There were no more noises, and no more shouting. He wanted to check outside, but he dared not leave Skylar unprotected. So, he waited, staying away from the windows and the door, knowing that Newman would report if there was anything amiss. He flicked on the light switch for the backyard spotlight, knowing it’d light up the whole of the yard. The small light above the front porch was left all night as extra security, but he left all the internal lights off, except for the kitchen, which’d been on the whole time.
Just when he could no longer stand the suspense, there was a quiet knock on the front door, and Newman called out, “Senior Constable King, it’s me, Constable Newman. May I enter?”
Recognizing the other man’s voice, Nash lowered his weapon, but kept it ready, just in case. Limping to the front door, he unlocked the deadbolt. “Come in,” he muttered.
“Sorry to disturb you, sir.” The young man seemed out of breath and agitated. He took one look at Nash’s state of undress and the gun in his hand, and said, “But I guess you heard what was going on outside.”
Nash nodded. “Give me the rundown, Newman.” He was in no mood for chitchat. Newman looked abashed, and Nash fleetingly wondered if he’d been caught dozing on the job.
“There was someone outside,” Newman said. “I heard something, but I wasn’t sure at first. It’s hard to hear anything over the crickets and the cane toads at night sometimes.”
Nash nodded impatiently for Newman to continue.
“I’d just finished a perimeter check fifteen minutes beforehand, and I was standing in the front driveway. There were a few odd noises, but I checked the road and saw no unusual cars, or other activity, so I ignored it, at first. It wasn’t until I heard a definite thump and then a scraping sound, like maybe someone was trying to jimmy a window open, that I decided to investigate. I crept around the side of the house. But whoever was there must’ve heard me coming. They took off before I could get a good look at them. I gave chase, but they disappeared into the bush over the back fence.”
Nash’s house was on the outskirts of town, and while it had a neat little grassy yard, it backed on to an area of surrounding bushland. Dirt trails crisscrossed the area like a maze. The guy could be anywhere by now.
“I should’ve investigated earlier. I’m sorry,” Newman said.
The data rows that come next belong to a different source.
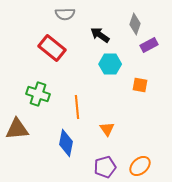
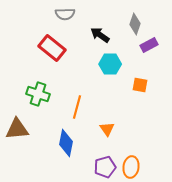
orange line: rotated 20 degrees clockwise
orange ellipse: moved 9 px left, 1 px down; rotated 40 degrees counterclockwise
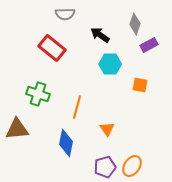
orange ellipse: moved 1 px right, 1 px up; rotated 25 degrees clockwise
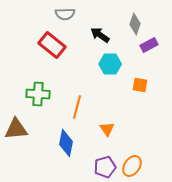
red rectangle: moved 3 px up
green cross: rotated 15 degrees counterclockwise
brown triangle: moved 1 px left
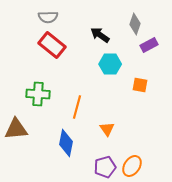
gray semicircle: moved 17 px left, 3 px down
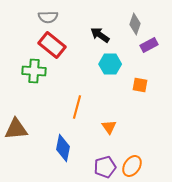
green cross: moved 4 px left, 23 px up
orange triangle: moved 2 px right, 2 px up
blue diamond: moved 3 px left, 5 px down
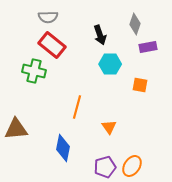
black arrow: rotated 144 degrees counterclockwise
purple rectangle: moved 1 px left, 2 px down; rotated 18 degrees clockwise
green cross: rotated 10 degrees clockwise
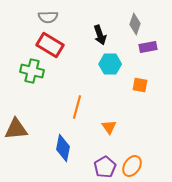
red rectangle: moved 2 px left; rotated 8 degrees counterclockwise
green cross: moved 2 px left
purple pentagon: rotated 15 degrees counterclockwise
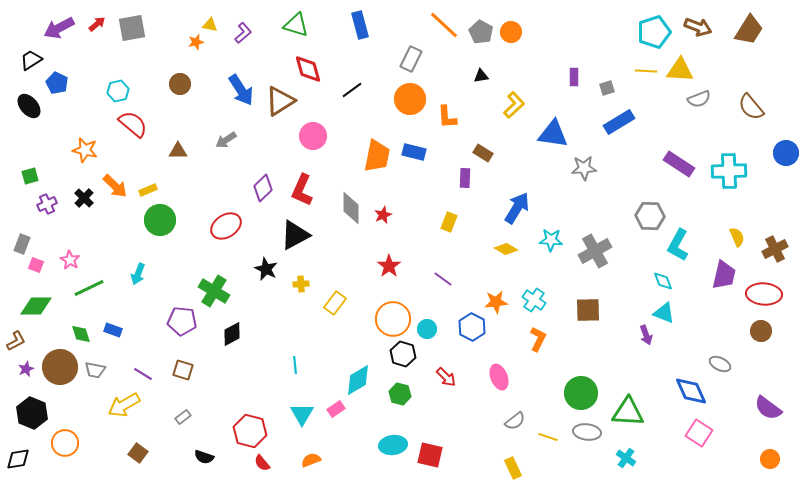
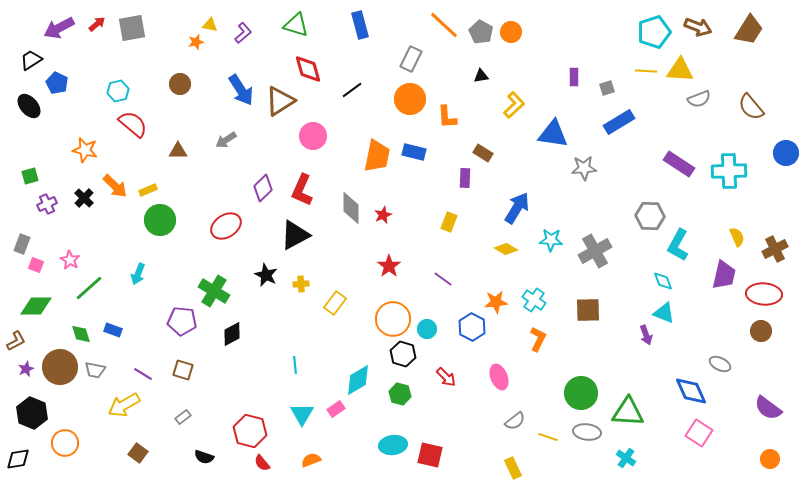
black star at (266, 269): moved 6 px down
green line at (89, 288): rotated 16 degrees counterclockwise
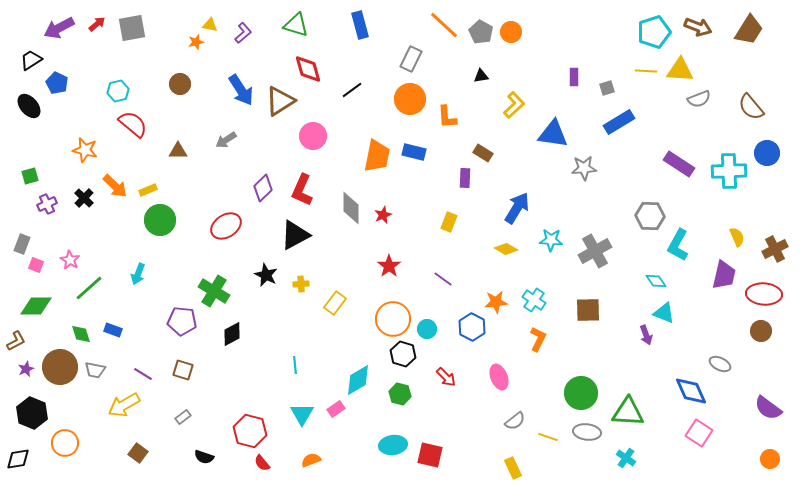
blue circle at (786, 153): moved 19 px left
cyan diamond at (663, 281): moved 7 px left; rotated 15 degrees counterclockwise
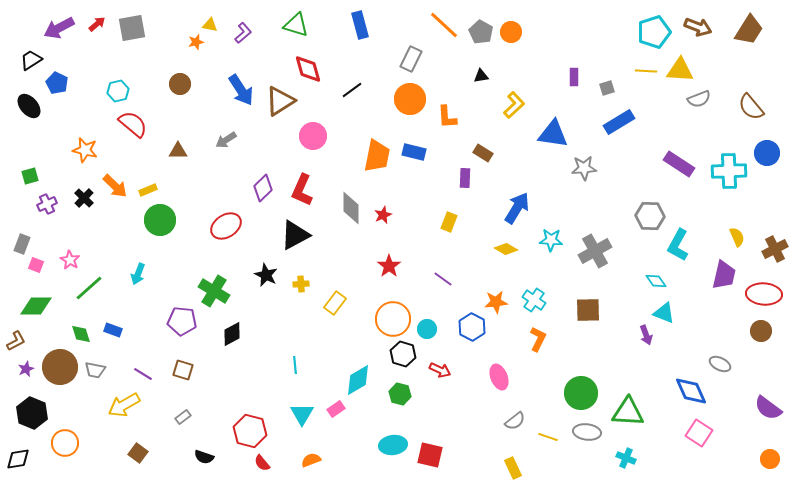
red arrow at (446, 377): moved 6 px left, 7 px up; rotated 20 degrees counterclockwise
cyan cross at (626, 458): rotated 12 degrees counterclockwise
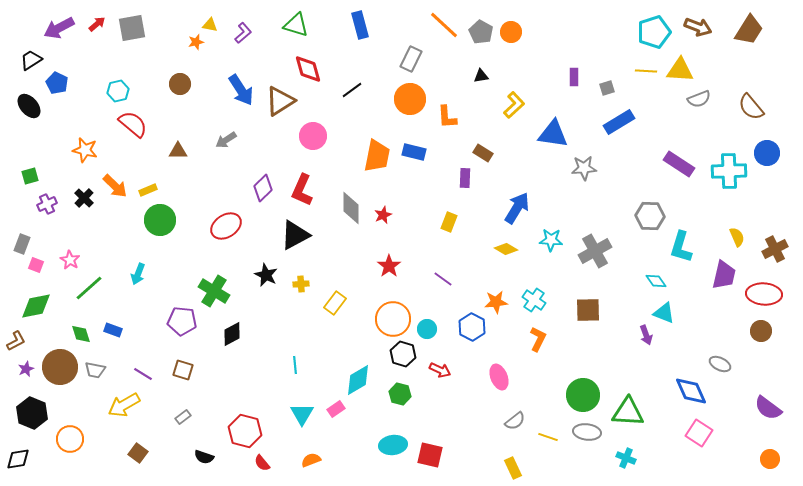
cyan L-shape at (678, 245): moved 3 px right, 2 px down; rotated 12 degrees counterclockwise
green diamond at (36, 306): rotated 12 degrees counterclockwise
green circle at (581, 393): moved 2 px right, 2 px down
red hexagon at (250, 431): moved 5 px left
orange circle at (65, 443): moved 5 px right, 4 px up
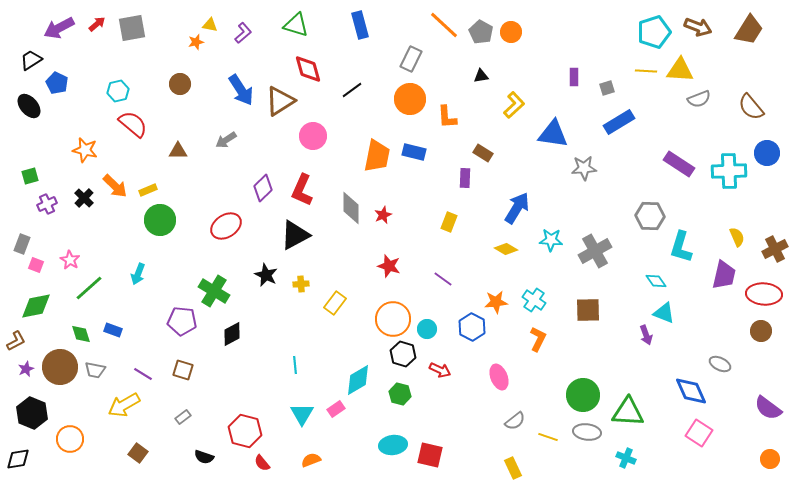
red star at (389, 266): rotated 20 degrees counterclockwise
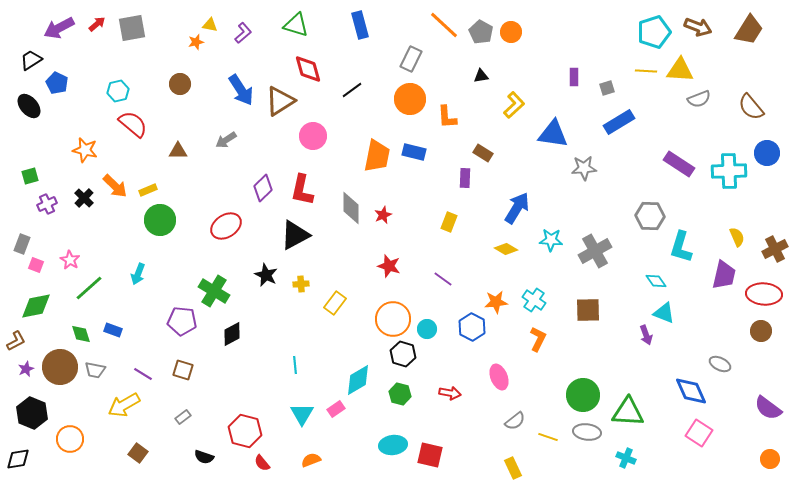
red L-shape at (302, 190): rotated 12 degrees counterclockwise
red arrow at (440, 370): moved 10 px right, 23 px down; rotated 15 degrees counterclockwise
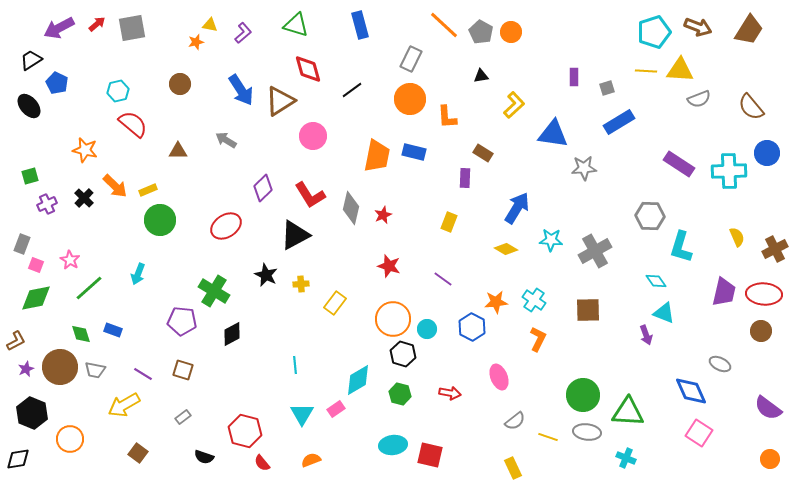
gray arrow at (226, 140): rotated 65 degrees clockwise
red L-shape at (302, 190): moved 8 px right, 5 px down; rotated 44 degrees counterclockwise
gray diamond at (351, 208): rotated 12 degrees clockwise
purple trapezoid at (724, 275): moved 17 px down
green diamond at (36, 306): moved 8 px up
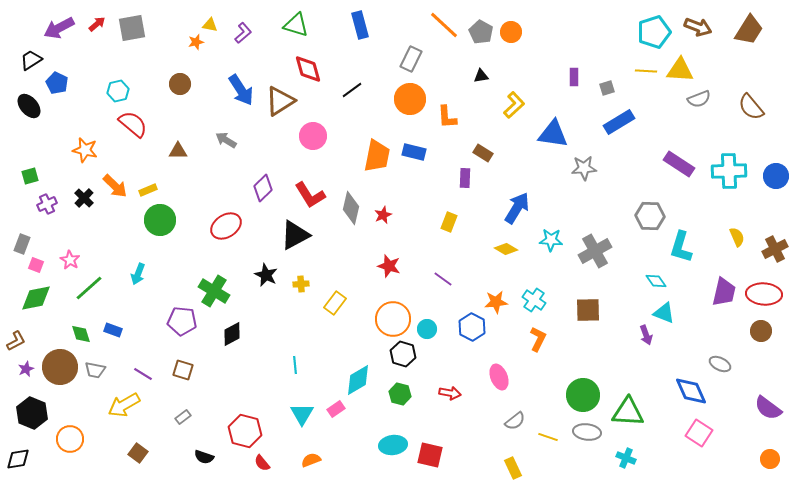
blue circle at (767, 153): moved 9 px right, 23 px down
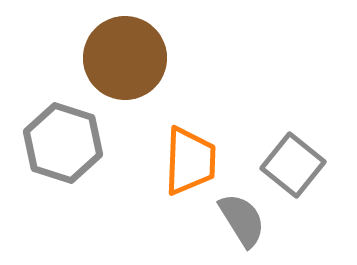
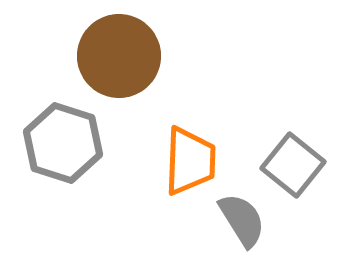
brown circle: moved 6 px left, 2 px up
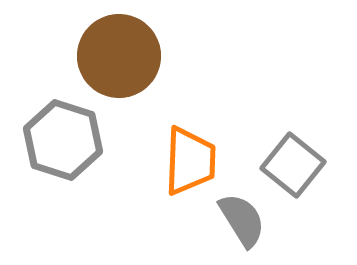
gray hexagon: moved 3 px up
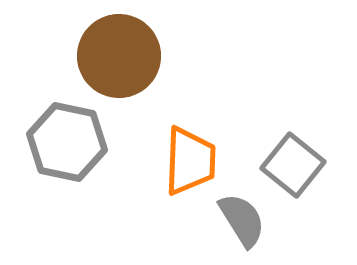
gray hexagon: moved 4 px right, 2 px down; rotated 6 degrees counterclockwise
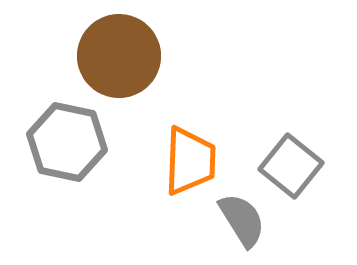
gray square: moved 2 px left, 1 px down
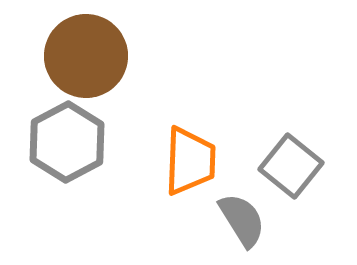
brown circle: moved 33 px left
gray hexagon: rotated 20 degrees clockwise
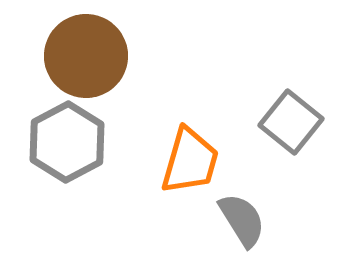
orange trapezoid: rotated 14 degrees clockwise
gray square: moved 44 px up
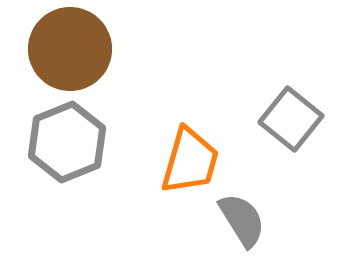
brown circle: moved 16 px left, 7 px up
gray square: moved 3 px up
gray hexagon: rotated 6 degrees clockwise
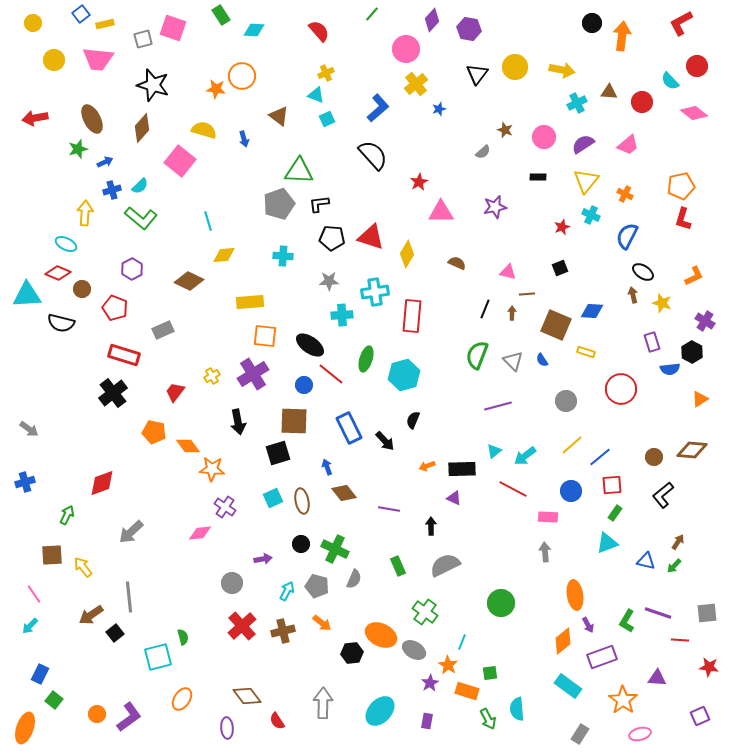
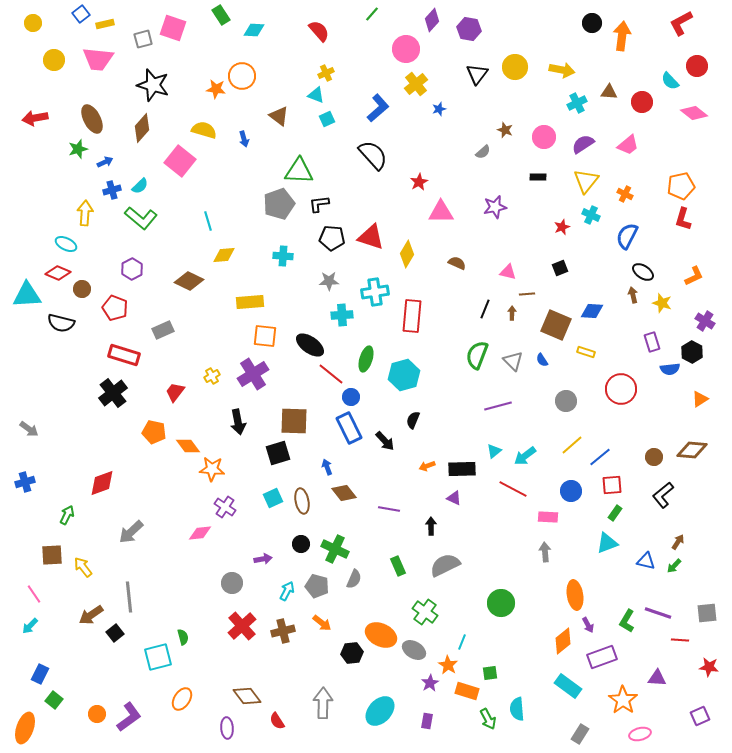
blue circle at (304, 385): moved 47 px right, 12 px down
“Are you sure there was only one person?” Nash asked. He was playing out scenarios in his head, trying to figure out if they were indeed safe now. They’d all become a little too casual about this whole threat, not quite believing the gunman would try again. Newman wasn’t the only one to blame for his lack of urgency, Nash was also culpable.
“I can’t be sure, sir. I didn’t really see much of anything. It was too dark. I heard someone clamber over the fence and saw the fleeting impression of a lone figure disappearing into the trees. That’s all.”
“Okay,” Nash said slowly. It seemed like the threat was gone. For now.
“I’m sorry, sir,” Newman apologized again.
“No harm done. You did a good job,” Nash replied gruffly, placating the young constable. He hadn’t done anything wrong. And perhaps if he hadn’t been so vigilant, whoever was out there may well have got inside.
There was a noise, and both men swung around at the same time to see Skylar come down the hallway, hair tousled and eyes bloodshot. Thankfully, she’d donned a pair of pyjamas. “What’s going on?”